The pain of browsing over EDGE is greatly exaggerated. It doesn't take Phone Scoop noticeably longer to load in Safari over EDGE than it did to load on the Sprint Mogul over EV-DO. Browsing using Wi-Fi is just as fast as on your PC.

Using Safari makes mobile browsing into a completely new experience. It's true there are a number of other browsers for phones that can navigate to desktop websites and even reformat them for the phone's screen, but nothing works as well Safari does. At times it has literally left me speechless. Although it does not support Flash, or some advanced dynamic web 2.0 technologies, Safari still provides an excellent mobile browsing experience.

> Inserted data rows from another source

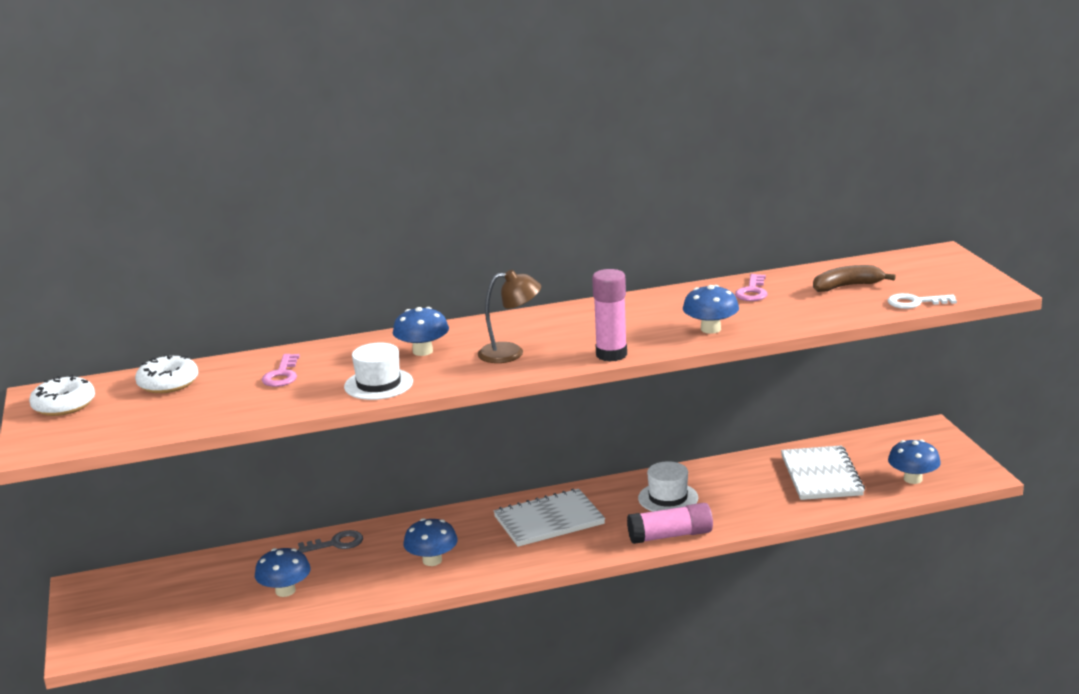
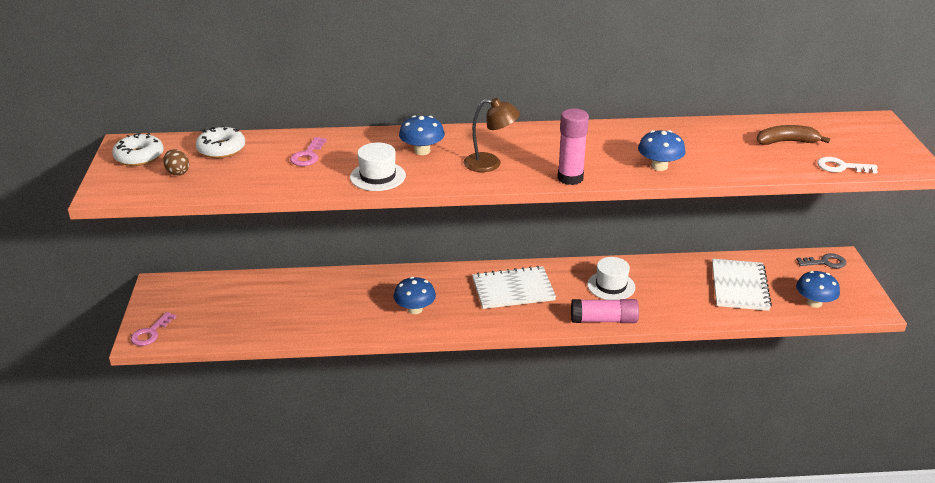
camera: 10 degrees right, 10 degrees up
(122, 414) = (177, 172): none -> brown egg
(285, 591) = (300, 316): blue mushroom -> none
(336, 543) = (348, 281): grey key -> grey key (825, 262)
(752, 291) = (705, 135): pink key -> pink key (151, 333)

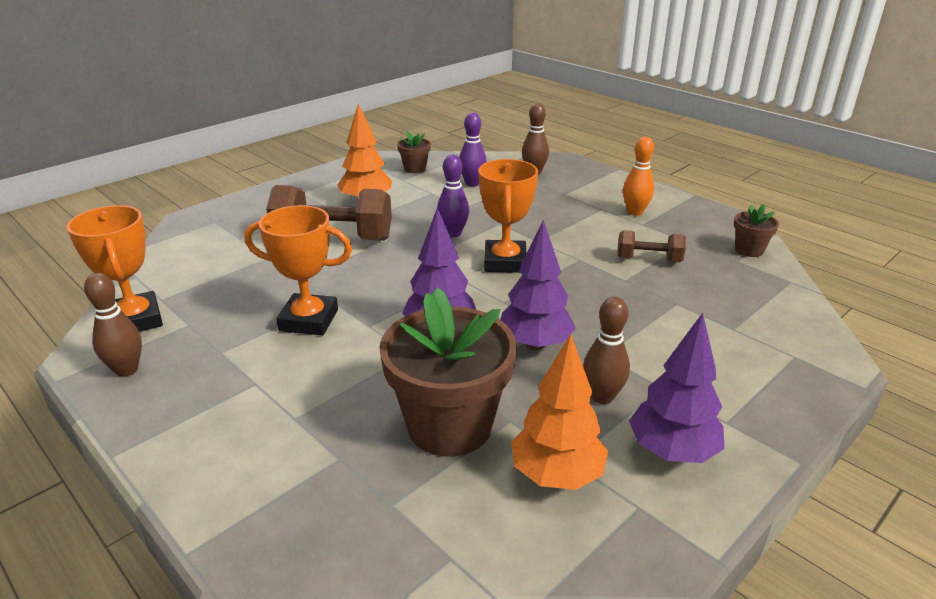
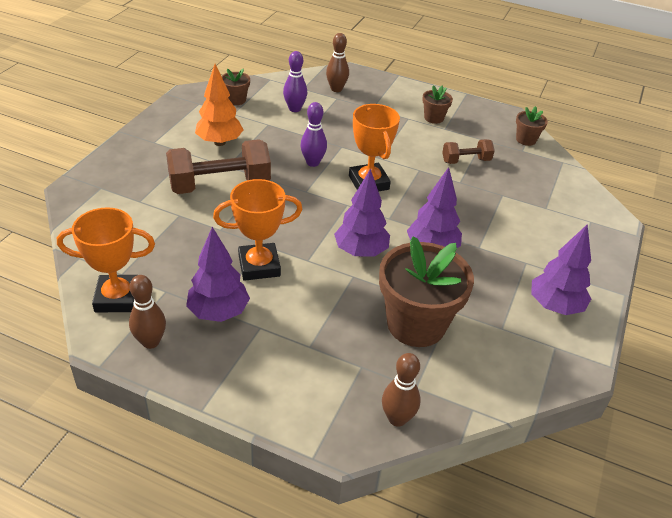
camera: 25 degrees left, 10 degrees up
(135, 320) = (117, 298): orange trophy -> orange trophy turned 45 degrees counterclockwise
(223, 357) = (218, 312): none -> purple tree
(556, 475) = (500, 340): orange tree -> none
(602, 396) = (496, 278): brown bowling pin -> brown bowling pin (397, 418)
(635, 212) = (434, 118): orange bowling pin -> brown flower pot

Bookmarks are synced from your desktop computer and as you start to enter a URL in the title bar they are filtered so you can quickly select one. (Why doesn't contacts work this way?) You can have multiple windows open, each displayed as a flickable preview on the the tabs screen. This is similar to how the history browser works on the S60 browser.

When Safari loads a page, it draws as much as will fit on the screen at once, as we said earlier, scrolling to another part of the page may take a few seconds to draw. When you pinch or tap to zoom in, the zoomed in area is instantly drawn at the current (zoomed out) resolution, so text and images are blurry, but then it is replaced with sharp versions in a second or two.

While pinching is certainly a fun way to zoom, it's usually faster to just double-tap, which intelligently zooms in or out to exactly the zoom level you want (it's like it reads your mind; it's almost spooky.) Between that, flicking to scroll, and being able to flip to landscape mode with a turn of the wrist, mobile browsing that would be painful on other devices is downright fun on the iPhone.

While Safari works perfectly well with mobile formatted sites that you can go to directly, most sites that auto-detect mobile browsers will serve you up the desktop version. In most cases this isn't a problem, since Safari handles desktop sites so well. But sometimes, for instance with Gmail, we would have preferred a small-screen formatted version and had no way to switch to it.

 

Customization

As we said earlier, you don't see the home screen very often, but you can customize the photo background on it, selecting from pre-loaded pictures or any shot you've taken or loaded from your computer in the photo gallery.

You can load your own wallpapers, but you cannot load your own ringtones. You are limited to the 25 or so ringtones that come stock on the phone. These tunes range from sound effects to musical snippets. These are also used for alarms as well. There are sound effects for new SMS, email, voicemail and more, however those are not even changeable. You can only turn the default sound off or on.